*** Block opens ***

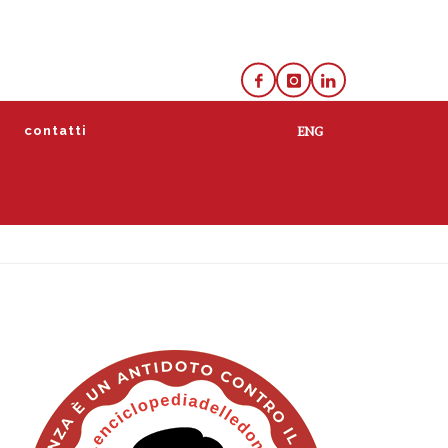
e
contatti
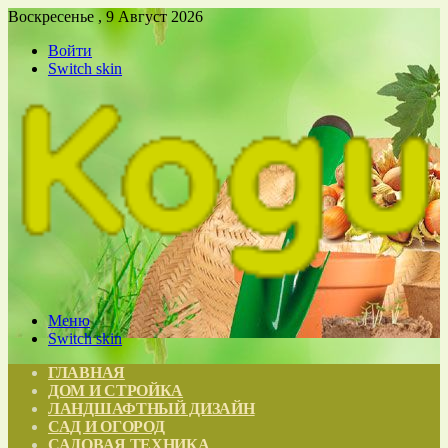
Воскресенье , 9 Август 2026
Войти
Switch skin
Меню
Switch skin
ГЛАВНАЯ
ДОМ И СТРОЙКА
ЛАНДШАФТНЫЙ ДИЗАЙН
САД И ОГОРОД
САДОВАЯ ТЕХНИКА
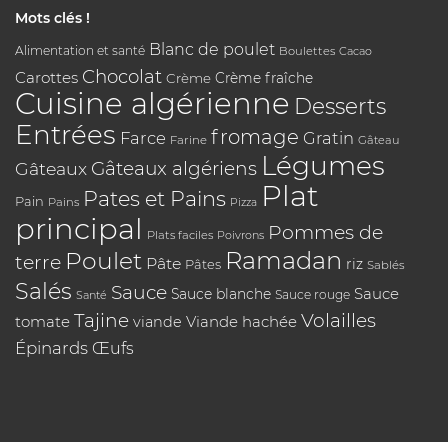
Mots clés !
Blanc de poulet
Alimentation et santé
Boulettes
Cacao
Chocolat
Carottes
Crème
Crème fraîche
Cuisine algérienne
Desserts
Entrées
fromage
Farce
Gratin
Farine
Gâteau
Légumes
Gâteaux algériens
Gâteaux
Plat
Pates et Pains
Pain
Pains
Pizza
principal
Pommes de
Plats faciles
Poivrons
Poulet
Ramadan
terre
Pâte
riz
Pâtes
Sablés
Salés
Sauce
Sauce
Sauce blanche
Sauce rouge
Santé
Tajine
Volailles
tomate
Viande hachée
viande
Épinards
Œufs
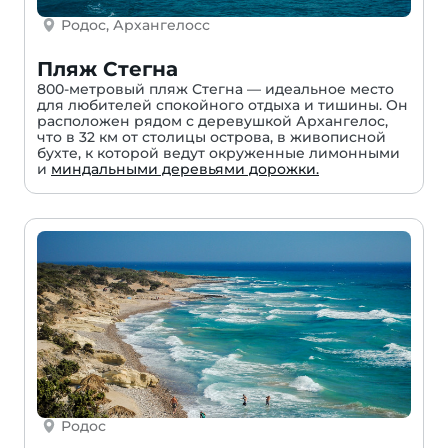
Родос, Архангелосс
Пляж Стегна
800-метровый пляж Стегна — идеальное место
для любителей спокойного отдыха и тишины. Он
расположен рядом с деревушкой Архангелос,
что в 32 км от столицы острова, в живописной
бухте, к которой ведут окруженные лимонными
и
миндальными деревьями дорожки.
Родос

*** Block closes ***

Prompt
Format the lines of the records as a Markdown table with the columns No. and Line, from the line containing "Воскресенье , 9 Август 2026" through the end of the records, both ends included. Number the rows, leave out blank lines, and omit the pictures.

Result
| No. | Line |
|---|---|
| 1 | Воскресенье , 9 Август 2026 |
| 2 | Войти |
| 3 | Switch skin |
| 4 | Меню |
| 5 | Switch skin |
| 6 | ГЛАВНАЯ |
| 7 | ДОМ И СТРОЙКА |
| 8 | ЛАНДШАФТНЫЙ ДИЗАЙН |
| 9 | САД И ОГОРОД |
| 10 | САДОВАЯ ТЕХНИКА |
| 11 | Mots clés ! |
| 12 | Blanc de poulet |
| 13 | Alimentation et santé |
| 14 | Boulettes |
| 15 | Cacao |
| 16 | Chocolat |
| 17 | Carottes |
| 18 | Crème |
| 19 | Crème fraîche |
| 20 | Cuisine algérienne |
| 21 | Desserts |
| 22 | Entrées |
| 23 | fromage |
| 24 | Farce |
| 25 | Gratin |
| 26 | Farine |
| 27 | Gâteau |
| 28 | Légumes |
| 29 | Gâteaux algériens |
| 30 | Gâteaux |
| 31 | Plat |
| 32 | Pates et Pains |
| 33 | Pain |
| 34 | Pains |
| 35 | Pizza |
| 36 | principal |
| 37 | Pommes de |
| 38 | Plats faciles |
| 39 | Poivrons |
| 40 | Poulet |
| 41 | Ramadan |
| 42 | terre |
| 43 | Pâte |
| 44 | riz |
| 45 | Pâtes |
| 46 | Sablés |
| 47 | Salés |
| 48 | Sauce |
| 49 | Sauce |
| 50 | Sauce blanche |
| 51 | Sauce rouge |
| 52 | Santé |
| 53 | Tajine |
| 54 | Volailles |
| 55 | tomate |
| 56 | Viande hachée |
| 57 | viande |
| 58 | Épinards |
| 59 | Œufs |
| 60 | Родос, Архангелосс |
| 61 | Пляж Стегна |
| 62 | 800-метровый пляж Стегна — идеальное место |
| 63 | для любителей спокойного отдыха и тишины. Он |
| 64 | расположен рядом с деревушкой Архангелос, |
| 65 | что в 32 км от столицы острова, в живописной |
| 66 | бухте, к которой ведут окруженные лимонными |
| 67 | и |
| 68 | миндальными деревьями дорожки. |
| 69 | Родос |